Ao chegar na casa de Rodolfo, encontrei-o agitado. Na véspera, Nelson havia lhe feito um chiste, e agora se sentia ofendido. Rodolfo era assim: no dia seguinte se lembrava do fato banal da noite anterior e era tomado por um ódio tardio. "Calma, Rodolfo. Ele falou brincando", como sempre tentei colocar panos quentes, e como sempre era em vão. Rodolfo estava transtornado. Socou a parede- literalmente, socou a parede. "Aqui na cara dele!", urrou, e acho mesmo que as paredes do apartamento tremeram com o golpe. Diabos, estava mordido mesmo, pensei: a parede que era socada se metamorfoseara, na ira de Rodolfo, na cara de Nelson. Pobre Nelson- melhor ir preparando o funeral.

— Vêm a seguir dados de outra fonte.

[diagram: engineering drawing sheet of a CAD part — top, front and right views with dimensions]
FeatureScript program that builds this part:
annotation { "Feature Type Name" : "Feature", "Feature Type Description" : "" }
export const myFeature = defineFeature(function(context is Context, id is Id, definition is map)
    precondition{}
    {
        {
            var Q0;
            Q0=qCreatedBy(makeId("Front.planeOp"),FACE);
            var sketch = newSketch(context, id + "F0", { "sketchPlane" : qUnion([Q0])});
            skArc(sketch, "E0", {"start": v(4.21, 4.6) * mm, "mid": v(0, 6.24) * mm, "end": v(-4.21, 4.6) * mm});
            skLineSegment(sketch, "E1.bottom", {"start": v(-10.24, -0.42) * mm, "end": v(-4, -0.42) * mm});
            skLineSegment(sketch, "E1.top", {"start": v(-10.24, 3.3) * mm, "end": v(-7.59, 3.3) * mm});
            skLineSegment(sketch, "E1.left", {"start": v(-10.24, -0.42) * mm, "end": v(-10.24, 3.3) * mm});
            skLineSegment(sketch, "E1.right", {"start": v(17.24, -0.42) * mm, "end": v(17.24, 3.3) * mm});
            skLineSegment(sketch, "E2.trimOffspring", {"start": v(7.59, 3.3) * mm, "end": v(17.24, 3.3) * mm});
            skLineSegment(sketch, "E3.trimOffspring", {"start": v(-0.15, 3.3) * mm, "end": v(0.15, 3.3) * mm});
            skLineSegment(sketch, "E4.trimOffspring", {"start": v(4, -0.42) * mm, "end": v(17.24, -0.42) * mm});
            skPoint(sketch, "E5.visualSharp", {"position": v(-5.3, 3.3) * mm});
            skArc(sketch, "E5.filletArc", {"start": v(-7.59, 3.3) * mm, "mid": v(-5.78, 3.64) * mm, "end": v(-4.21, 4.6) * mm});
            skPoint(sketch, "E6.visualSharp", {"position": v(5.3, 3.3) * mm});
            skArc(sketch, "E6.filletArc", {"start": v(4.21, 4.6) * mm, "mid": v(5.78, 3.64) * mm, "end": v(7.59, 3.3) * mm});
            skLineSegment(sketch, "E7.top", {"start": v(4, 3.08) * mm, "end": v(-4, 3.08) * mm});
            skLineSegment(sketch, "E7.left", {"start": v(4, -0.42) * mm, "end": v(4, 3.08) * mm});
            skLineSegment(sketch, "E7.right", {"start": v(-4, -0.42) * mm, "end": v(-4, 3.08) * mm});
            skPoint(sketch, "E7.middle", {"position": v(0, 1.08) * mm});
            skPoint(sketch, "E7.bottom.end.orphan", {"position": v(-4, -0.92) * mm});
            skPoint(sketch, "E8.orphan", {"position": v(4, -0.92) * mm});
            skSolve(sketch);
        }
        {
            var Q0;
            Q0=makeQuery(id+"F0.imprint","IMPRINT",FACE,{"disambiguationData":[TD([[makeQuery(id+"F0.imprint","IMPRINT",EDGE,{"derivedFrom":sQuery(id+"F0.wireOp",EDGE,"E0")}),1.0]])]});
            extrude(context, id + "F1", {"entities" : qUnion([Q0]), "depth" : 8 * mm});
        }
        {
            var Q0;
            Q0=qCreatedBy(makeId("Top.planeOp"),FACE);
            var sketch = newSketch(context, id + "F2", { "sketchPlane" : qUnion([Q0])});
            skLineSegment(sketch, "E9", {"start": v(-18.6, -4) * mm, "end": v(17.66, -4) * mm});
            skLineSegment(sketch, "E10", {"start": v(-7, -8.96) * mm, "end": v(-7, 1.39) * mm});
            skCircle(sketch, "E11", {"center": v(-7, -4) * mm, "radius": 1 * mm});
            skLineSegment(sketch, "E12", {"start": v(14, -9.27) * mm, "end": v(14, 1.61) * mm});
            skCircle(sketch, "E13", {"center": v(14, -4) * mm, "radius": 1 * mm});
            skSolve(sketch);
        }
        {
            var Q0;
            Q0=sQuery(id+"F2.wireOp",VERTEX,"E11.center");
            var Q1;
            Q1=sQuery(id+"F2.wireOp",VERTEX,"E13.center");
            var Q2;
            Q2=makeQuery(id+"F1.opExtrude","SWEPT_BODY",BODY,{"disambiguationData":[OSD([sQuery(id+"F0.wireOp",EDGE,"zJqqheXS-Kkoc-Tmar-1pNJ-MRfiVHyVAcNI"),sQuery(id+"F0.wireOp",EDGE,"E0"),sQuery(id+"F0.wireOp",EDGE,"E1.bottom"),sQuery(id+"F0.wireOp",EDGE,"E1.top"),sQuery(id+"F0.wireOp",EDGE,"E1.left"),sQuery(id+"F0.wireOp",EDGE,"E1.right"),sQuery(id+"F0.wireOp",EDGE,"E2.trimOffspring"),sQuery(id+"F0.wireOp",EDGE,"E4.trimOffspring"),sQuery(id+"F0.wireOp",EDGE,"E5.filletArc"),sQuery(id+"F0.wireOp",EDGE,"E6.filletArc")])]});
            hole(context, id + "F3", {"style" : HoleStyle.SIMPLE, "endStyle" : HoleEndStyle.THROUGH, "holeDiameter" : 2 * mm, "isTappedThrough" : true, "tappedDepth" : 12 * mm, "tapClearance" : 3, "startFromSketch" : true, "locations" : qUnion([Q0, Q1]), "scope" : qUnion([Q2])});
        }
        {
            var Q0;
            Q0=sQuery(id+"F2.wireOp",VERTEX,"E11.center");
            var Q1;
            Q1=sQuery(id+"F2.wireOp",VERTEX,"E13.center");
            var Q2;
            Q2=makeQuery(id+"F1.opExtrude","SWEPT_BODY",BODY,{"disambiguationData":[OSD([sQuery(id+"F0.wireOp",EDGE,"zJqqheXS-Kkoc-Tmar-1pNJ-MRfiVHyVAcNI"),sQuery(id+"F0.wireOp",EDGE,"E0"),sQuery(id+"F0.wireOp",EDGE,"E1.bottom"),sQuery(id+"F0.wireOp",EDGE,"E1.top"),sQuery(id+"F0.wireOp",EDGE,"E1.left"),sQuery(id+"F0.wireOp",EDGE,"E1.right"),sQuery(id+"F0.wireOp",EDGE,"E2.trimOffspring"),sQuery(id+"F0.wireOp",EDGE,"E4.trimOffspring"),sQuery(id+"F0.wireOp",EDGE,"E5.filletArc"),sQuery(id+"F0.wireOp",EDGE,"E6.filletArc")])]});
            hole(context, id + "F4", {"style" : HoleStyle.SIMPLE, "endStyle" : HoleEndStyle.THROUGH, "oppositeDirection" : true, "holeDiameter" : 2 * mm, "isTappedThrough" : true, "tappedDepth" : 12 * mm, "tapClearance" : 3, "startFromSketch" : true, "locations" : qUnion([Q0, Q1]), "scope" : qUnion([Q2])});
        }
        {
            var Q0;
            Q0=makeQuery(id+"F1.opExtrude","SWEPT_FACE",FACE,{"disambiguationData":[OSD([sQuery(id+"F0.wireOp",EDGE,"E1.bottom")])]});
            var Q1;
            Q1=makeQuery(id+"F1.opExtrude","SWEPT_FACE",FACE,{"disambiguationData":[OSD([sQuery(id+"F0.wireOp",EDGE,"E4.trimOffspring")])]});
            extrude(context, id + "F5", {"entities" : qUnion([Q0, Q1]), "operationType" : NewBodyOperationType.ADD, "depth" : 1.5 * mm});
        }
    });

A despeito da ira assassina, Rodolfo quis me acompanhar ao Empório, em Ipanema. Na verdade jamais entrávamos no Empório; o bom mesmo era o lado de fora, tribos e tribos se esbarrando num clima de azaração regado a cerveja e marijuana. Cá estávamos, pois, e em dado momento Rodolfo desapareceu. Um golpe do destino pois, quem vem lá, o próprio Nelson em pessoa. Viu-me e me cumprimentou, e tratei, amigo zeloso que era, de alertar: "o homem tá uma fera contigo". Nelson, homem de letras e não de brigas, arregalou os olhos preocupado. Não compreendia, pois na noite anterior Rodolfo não mostrara contrariedade pela brincadeira. Rapidamente elocubramos formas de aplacar Rodolfo, mas sendo Rodolfo pior que uma mula, quando irado (mesmo que uma ira atrasada), pouca coisa pareceria ter êxito.
Nisso, olhando para nós com a expressão típica dos paranoicos -raivosa e dolorida-, a poucos metros, eis Rodolfo. Nelson deve ter gelado, e eu também, pois estava agora na posição de cúmplice de Nelson. Era preciso agir rápido: Nelson, talvez tirando a coragem do âmago, foi até Rodolfo de mão estendida disparando, "você tá com raiva de mim, cara?", e talvez a conduta direta tenha desarmado nosso irado amigo. Não ouvi o que falaram um com o outro -citei cerveja e marijuana, mas havia também o rock pesado como som ambiente- mas acabaram abraçados como os velhos amigos que de fato eram. Do ódio retardatário Rodolfo transmigrou para a pura ternura. Vocês precisavam ver, já de madrugada, Rodolfo e Nelson, cheios de bebida, indo para casa um escorado no outro.